:: Material shown ::

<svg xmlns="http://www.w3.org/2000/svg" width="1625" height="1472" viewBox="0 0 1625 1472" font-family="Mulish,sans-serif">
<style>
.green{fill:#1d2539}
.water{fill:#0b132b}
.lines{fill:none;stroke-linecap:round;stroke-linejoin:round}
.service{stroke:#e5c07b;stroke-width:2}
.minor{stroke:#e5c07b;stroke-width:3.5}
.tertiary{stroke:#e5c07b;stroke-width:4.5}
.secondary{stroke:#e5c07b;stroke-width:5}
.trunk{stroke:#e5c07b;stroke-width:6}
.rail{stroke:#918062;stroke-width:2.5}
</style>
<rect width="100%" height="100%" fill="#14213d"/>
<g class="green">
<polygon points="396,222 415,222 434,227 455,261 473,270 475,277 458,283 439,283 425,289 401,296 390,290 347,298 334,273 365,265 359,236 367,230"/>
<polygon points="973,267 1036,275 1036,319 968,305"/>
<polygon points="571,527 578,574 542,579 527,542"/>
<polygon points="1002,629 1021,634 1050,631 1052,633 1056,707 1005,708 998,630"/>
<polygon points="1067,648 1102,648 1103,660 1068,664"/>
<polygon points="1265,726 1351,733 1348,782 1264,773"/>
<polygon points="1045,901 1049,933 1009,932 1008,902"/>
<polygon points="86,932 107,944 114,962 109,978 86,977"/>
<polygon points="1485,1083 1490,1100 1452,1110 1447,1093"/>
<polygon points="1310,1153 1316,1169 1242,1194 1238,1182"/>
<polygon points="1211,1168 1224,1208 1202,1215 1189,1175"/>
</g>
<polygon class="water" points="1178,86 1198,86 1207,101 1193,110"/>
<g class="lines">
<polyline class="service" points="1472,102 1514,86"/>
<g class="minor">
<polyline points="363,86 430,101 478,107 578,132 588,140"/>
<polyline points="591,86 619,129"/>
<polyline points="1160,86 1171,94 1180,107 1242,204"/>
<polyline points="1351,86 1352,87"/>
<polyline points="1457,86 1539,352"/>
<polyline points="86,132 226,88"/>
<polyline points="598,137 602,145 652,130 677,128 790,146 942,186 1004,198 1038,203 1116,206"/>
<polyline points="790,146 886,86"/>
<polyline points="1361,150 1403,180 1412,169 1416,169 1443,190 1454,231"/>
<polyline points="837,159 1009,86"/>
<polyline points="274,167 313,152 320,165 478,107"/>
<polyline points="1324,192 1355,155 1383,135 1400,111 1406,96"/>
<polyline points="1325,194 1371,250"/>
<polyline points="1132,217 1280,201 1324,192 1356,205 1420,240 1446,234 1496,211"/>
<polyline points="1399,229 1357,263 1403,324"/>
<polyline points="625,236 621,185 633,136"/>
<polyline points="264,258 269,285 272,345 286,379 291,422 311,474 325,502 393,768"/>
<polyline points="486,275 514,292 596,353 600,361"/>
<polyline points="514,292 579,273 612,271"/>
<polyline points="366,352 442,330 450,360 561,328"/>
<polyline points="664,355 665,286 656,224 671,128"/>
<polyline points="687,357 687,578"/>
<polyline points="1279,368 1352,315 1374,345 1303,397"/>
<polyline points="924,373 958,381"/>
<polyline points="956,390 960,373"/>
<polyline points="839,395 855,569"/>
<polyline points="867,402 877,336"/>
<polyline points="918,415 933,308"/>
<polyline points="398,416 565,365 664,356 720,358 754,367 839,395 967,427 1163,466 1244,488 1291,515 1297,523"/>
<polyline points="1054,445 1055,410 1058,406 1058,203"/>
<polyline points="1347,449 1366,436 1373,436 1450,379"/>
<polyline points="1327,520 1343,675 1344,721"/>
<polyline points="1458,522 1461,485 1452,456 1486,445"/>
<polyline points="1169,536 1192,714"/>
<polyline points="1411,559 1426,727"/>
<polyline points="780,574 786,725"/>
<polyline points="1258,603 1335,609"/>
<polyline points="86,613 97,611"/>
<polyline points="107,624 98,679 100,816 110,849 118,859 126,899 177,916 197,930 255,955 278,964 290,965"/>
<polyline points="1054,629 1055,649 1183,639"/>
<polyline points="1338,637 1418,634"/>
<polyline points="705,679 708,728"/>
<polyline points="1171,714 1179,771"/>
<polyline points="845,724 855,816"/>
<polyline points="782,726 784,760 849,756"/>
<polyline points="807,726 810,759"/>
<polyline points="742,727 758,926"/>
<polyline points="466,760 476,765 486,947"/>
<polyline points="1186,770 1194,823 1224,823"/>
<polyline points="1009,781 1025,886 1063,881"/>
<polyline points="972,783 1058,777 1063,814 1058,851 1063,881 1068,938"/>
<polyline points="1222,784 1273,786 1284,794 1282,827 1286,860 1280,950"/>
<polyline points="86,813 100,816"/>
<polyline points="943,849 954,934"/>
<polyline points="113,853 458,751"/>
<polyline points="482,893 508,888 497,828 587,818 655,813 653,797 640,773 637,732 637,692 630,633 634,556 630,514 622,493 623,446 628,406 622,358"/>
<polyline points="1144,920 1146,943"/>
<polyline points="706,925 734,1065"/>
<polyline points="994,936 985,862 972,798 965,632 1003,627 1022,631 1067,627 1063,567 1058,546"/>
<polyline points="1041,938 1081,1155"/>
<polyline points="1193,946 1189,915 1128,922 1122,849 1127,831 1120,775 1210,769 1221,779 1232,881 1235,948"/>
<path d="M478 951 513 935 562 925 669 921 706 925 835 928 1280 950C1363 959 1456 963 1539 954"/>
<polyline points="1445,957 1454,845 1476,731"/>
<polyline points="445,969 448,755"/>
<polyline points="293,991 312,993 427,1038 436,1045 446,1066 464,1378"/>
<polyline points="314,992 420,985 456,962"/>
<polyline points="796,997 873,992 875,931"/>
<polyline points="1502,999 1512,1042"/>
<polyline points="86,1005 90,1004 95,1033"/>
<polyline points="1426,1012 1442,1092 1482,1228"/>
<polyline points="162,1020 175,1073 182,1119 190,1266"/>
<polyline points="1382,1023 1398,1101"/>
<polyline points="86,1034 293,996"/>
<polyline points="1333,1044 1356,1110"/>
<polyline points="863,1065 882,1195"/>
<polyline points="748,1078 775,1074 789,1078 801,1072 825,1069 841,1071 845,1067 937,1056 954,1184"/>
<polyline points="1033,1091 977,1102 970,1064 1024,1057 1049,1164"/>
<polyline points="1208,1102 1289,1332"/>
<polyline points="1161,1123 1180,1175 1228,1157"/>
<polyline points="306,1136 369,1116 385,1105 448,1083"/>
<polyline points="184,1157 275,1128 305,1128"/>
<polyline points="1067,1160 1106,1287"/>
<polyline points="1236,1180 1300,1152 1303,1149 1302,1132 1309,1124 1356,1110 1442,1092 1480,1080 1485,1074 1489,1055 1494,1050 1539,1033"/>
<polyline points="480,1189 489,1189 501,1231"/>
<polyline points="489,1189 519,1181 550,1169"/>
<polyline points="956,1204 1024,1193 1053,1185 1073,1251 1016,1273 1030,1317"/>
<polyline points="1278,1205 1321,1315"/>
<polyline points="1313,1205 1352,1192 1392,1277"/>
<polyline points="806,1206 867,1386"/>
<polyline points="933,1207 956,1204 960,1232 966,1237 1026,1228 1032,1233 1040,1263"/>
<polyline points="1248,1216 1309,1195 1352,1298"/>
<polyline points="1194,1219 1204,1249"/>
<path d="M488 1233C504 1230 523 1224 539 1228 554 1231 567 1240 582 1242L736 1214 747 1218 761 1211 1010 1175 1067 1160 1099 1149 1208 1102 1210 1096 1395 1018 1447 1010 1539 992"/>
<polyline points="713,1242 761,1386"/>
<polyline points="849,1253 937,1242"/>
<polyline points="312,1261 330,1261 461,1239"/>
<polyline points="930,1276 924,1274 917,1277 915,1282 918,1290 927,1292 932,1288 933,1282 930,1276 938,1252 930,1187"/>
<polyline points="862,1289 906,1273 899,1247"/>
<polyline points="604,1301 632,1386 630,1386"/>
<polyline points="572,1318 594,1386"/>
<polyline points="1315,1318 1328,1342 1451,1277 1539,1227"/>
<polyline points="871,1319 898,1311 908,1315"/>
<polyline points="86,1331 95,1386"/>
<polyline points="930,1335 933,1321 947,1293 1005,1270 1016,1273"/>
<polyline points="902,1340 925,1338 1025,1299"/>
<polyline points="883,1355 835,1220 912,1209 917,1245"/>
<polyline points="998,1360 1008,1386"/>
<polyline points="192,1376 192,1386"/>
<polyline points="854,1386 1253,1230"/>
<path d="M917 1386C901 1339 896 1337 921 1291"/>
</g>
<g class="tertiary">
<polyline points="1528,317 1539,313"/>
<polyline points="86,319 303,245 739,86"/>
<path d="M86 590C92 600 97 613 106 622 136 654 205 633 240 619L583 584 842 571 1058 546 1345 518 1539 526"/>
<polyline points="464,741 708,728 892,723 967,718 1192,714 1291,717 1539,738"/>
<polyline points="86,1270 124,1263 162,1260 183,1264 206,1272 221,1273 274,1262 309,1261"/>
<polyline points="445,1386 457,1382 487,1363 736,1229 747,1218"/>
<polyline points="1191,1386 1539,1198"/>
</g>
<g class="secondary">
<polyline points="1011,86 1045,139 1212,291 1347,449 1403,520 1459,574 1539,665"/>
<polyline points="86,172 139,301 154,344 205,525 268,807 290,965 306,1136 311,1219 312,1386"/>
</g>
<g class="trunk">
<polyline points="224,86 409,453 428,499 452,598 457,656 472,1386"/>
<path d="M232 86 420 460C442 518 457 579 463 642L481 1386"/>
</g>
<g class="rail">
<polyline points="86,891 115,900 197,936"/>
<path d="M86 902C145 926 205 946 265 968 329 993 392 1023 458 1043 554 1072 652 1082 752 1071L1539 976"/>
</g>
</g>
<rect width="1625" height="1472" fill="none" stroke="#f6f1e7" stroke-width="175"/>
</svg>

:::

* _Activity_:
Look through the entries, and return every line that the word "lines" appears in.

* _Task response_:
.lines{fill:none;stroke-linecap:round;stroke-linejoin:round}
<g class="lines">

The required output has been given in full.